A victory for Senator John Kerry in the US presidential election would see a substantial restoration of the transatlantic security partnership, the academic and leading member of the peace and human rights group, Action from Ireland (Afri), Dr Andy Storey, said in Dublin at the weekend.
If President Bush were re-elected, this would promote the development of an independent EU military capability, he told the Desmond Greaves summer school.
Despite the split between the US and some EU countries over Iraq, there was a tendency for the military roles of the EU and NATO to converge once again.
It had already been suggested by another academic that NATO had a new "deputy sheriff" in the EU. Dr Storey said there were "grounds for scepticism at the very least" about the ends towards which the EU's military capability would be directed.
In the words of one commentator, "The EU has lost its military virginity".
The EU had taken over a NATO police mission in Bosnia and a NATO military mission in Macedonia and had launched the first overseas mission in its own right, to the Democratic Republic of Congo.

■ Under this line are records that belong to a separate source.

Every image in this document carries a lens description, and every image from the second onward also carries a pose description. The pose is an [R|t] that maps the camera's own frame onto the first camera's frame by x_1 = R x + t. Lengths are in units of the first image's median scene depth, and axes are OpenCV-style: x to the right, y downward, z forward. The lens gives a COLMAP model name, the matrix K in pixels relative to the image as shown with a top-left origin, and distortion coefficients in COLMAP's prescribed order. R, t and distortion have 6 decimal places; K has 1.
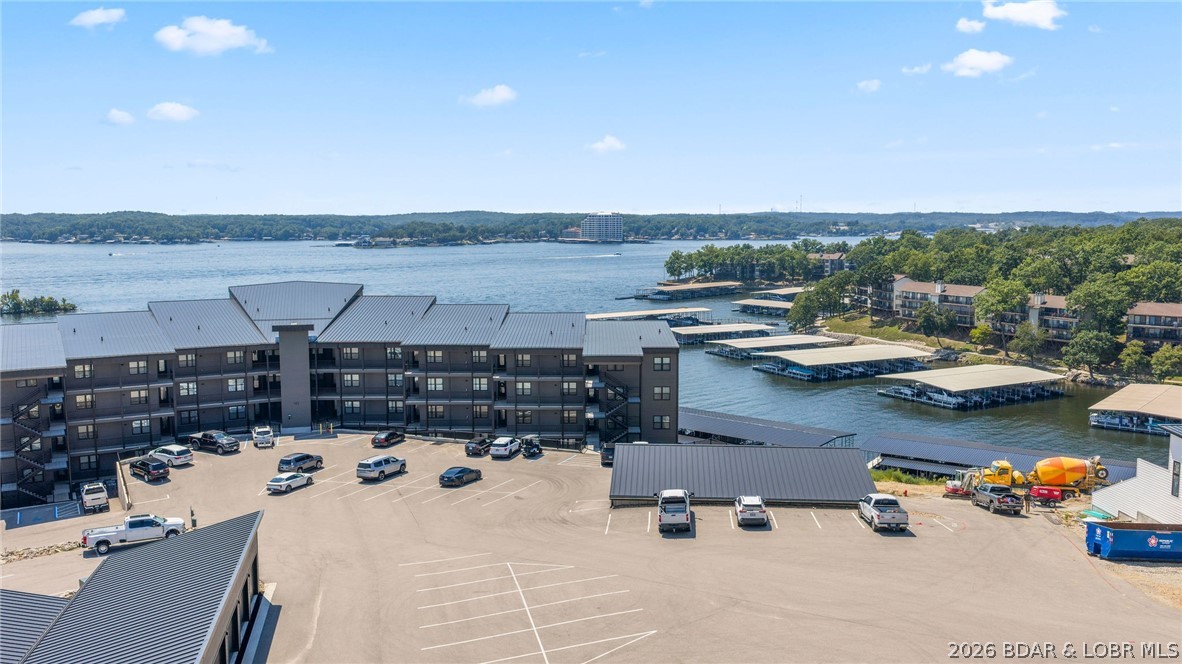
lens RADIAL K [[983.1, 0, 591.0], [0, 983.1, 332.0], [0, 0, 1]] dist [0.000327, -0.005486]
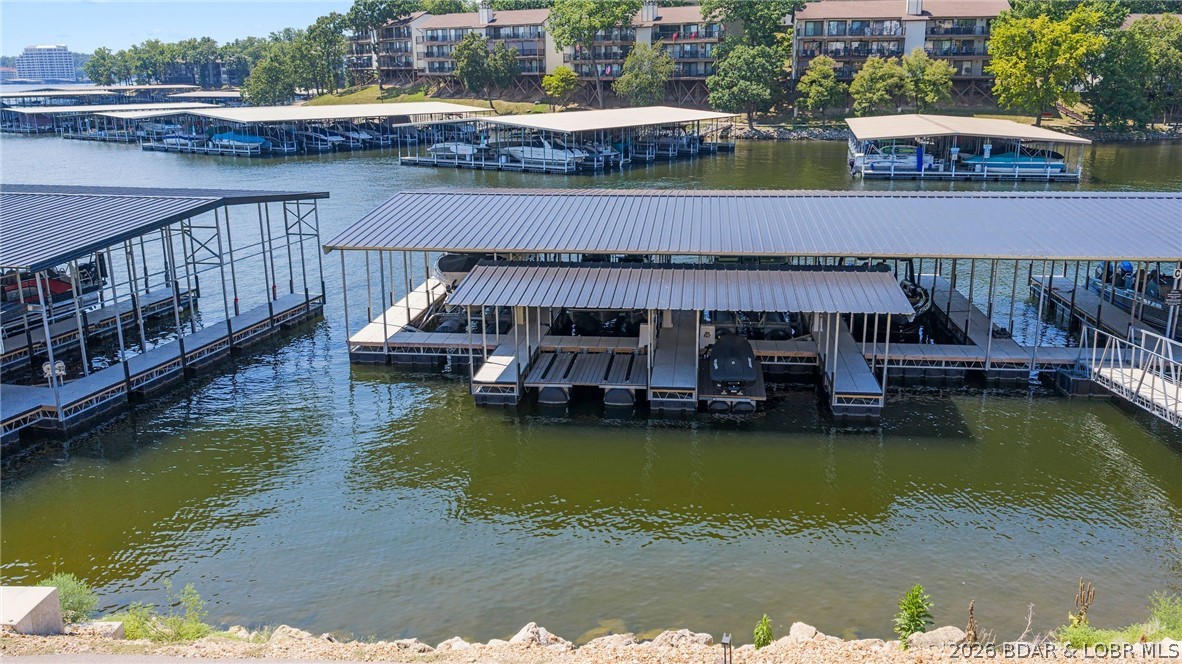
lens RADIAL K [[983.1, 0, 591.0], [0, 983.1, 332.0], [0, 0, 1]] dist [0.000327, -0.005486]
pose [[0.886234, -0.122245, 0.446818, 0.147539], [0.058239, 0.986302, 0.154329, 0.070954], [-0.459563, -0.110750, 0.881213, 0.518590]]
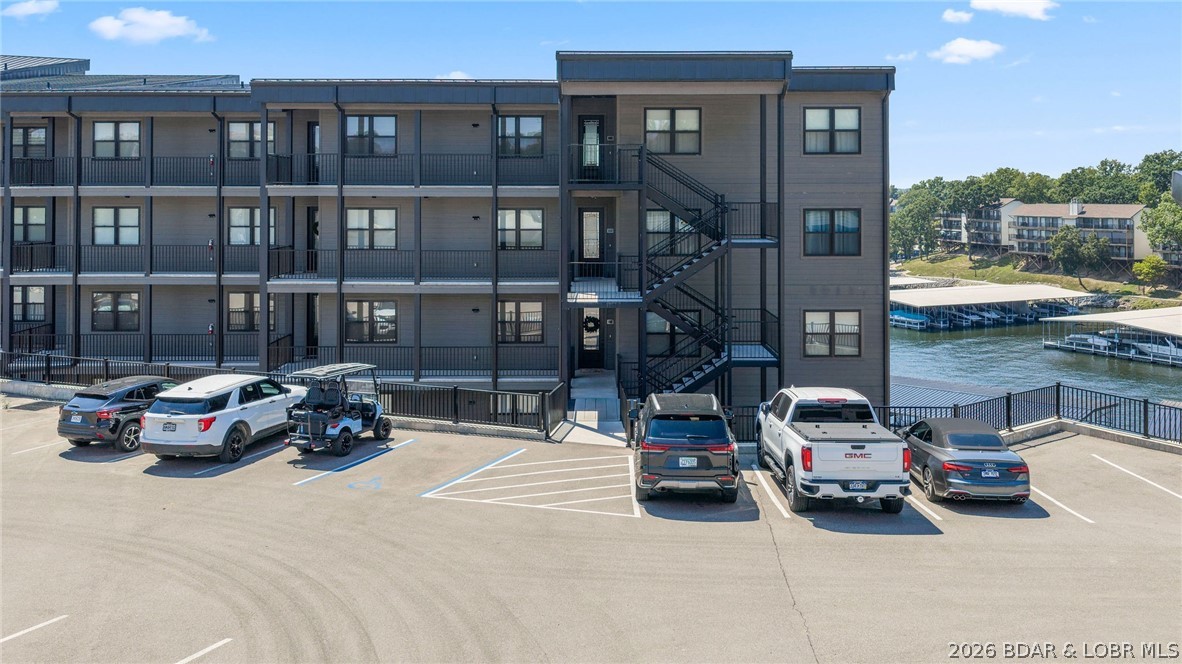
lens RADIAL K [[1013.2, 0, 590.2], [0, 1013.2, 184.8], [0, 0, 1]] dist [-0.000901, 0.003779]
pose [[0.999996, 0.001641, -0.002131, 0.000441], [-0.001896, 0.992041, -0.125905, 0.039843], [0.001907, 0.125908, 0.992040, 0.323018]]
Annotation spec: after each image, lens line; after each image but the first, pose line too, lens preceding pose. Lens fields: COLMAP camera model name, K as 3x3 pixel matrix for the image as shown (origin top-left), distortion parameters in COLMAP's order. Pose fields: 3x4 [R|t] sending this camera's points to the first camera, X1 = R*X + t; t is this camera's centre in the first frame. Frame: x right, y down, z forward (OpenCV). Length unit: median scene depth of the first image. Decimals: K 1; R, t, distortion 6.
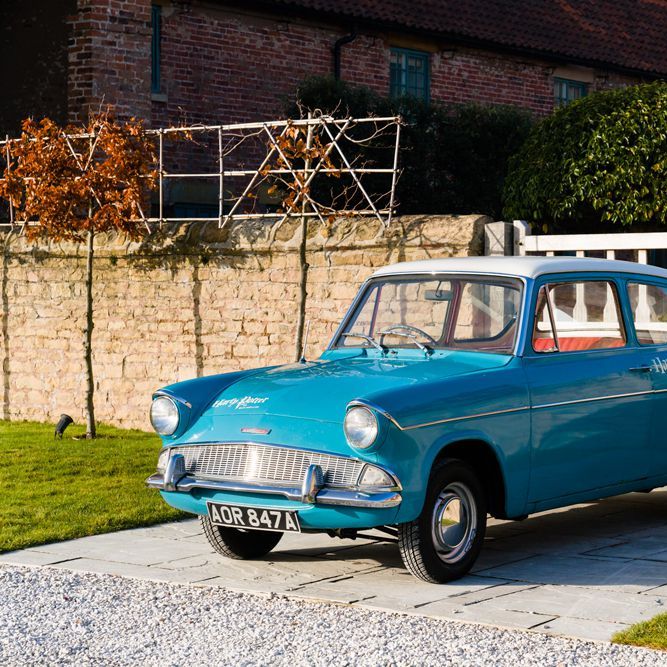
lens RADIAL K [[1784.4, 0, 333.5], [0, 1784.4, 333.5], [0, 0, 1]] dist [-0.048597, 0.122542]
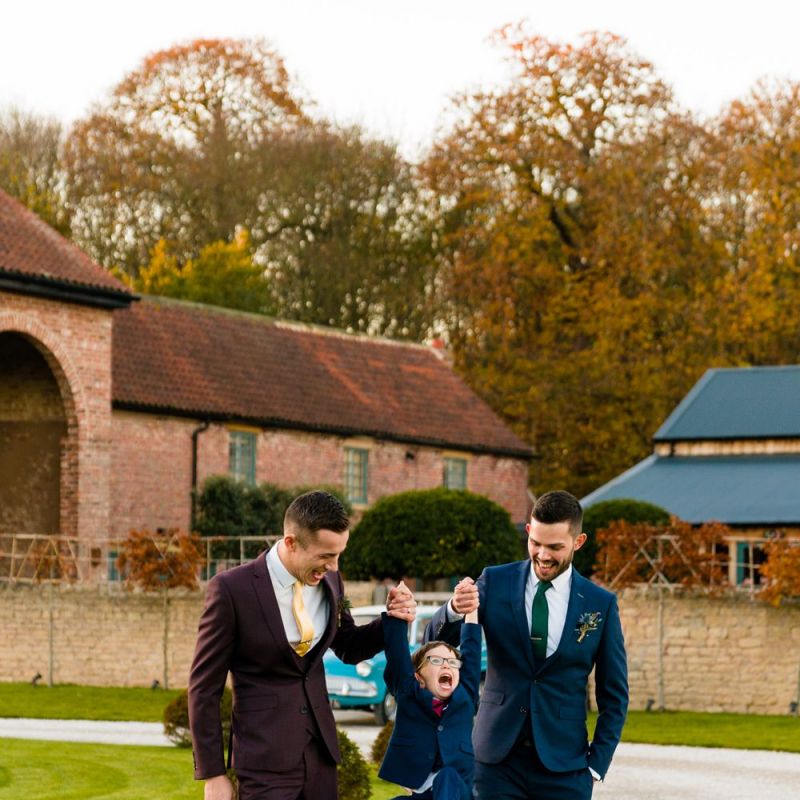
lens RADIAL K [[2140.2, 0, 400.0], [0, 2140.2, 400.0], [0, 0, 1]] dist [-0.048597, 0.122542]
pose [[0.983434, 0.016568, 0.180509, -0.323593], [0.005569, 0.992582, -0.121446, 0.027135], [-0.181183, 0.120439, 0.976047, -1.442051]]
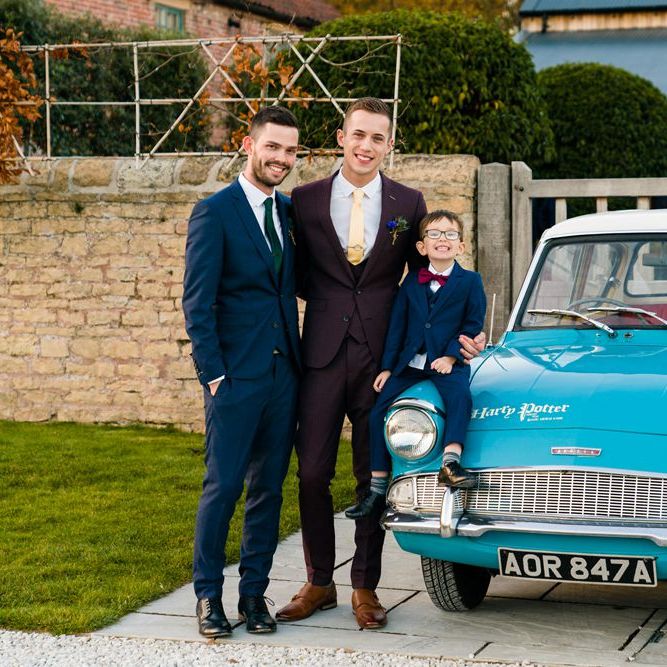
lens RADIAL K [[1784.4, 0, 333.5], [0, 1784.4, 333.5], [0, 0, 1]] dist [-0.048597, 0.122542]
pose [[0.952797, -0.025446, 0.302541, -0.217327], [0.013929, 0.999096, 0.040166, -0.015399], [-0.303290, -0.034056, 0.952290, 0.194379]]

Later this year, the EU would take over the NATO military mission in Bosnia, Dr Storey said.
Ms Deirdre de Búrca, a Green Party councillor in Wicklow, said there was a "growing body of intelligent and engaged citizens" who wanted to believe in a politically progressive Europe, but had deep concerns about the EU's economic, security and immigration policies and the continuing "democratic deficit" in EU institutions.
"It is unfortunate that there only appears to be two positions that one can take when it comes to any kind of debate about European integration: For or Against the current model."
Highlighting aspects of the EU's democratic deficit, she said the powers given to the European Central Bank meant that economic and monetary policy was largely removed from democratic control.
The unelected European Commission had exclusive responsibility for EU trade policy.
The European Council, consisting of 25 heads of state or government, was "the most undemocratic institution of the Union".
She had no "magic answers" for democratising the European Union, but the first Danish rejection of Maastricht and the first Irish rejection of Nice had been "important wake-up calls", Ms de Búrca said.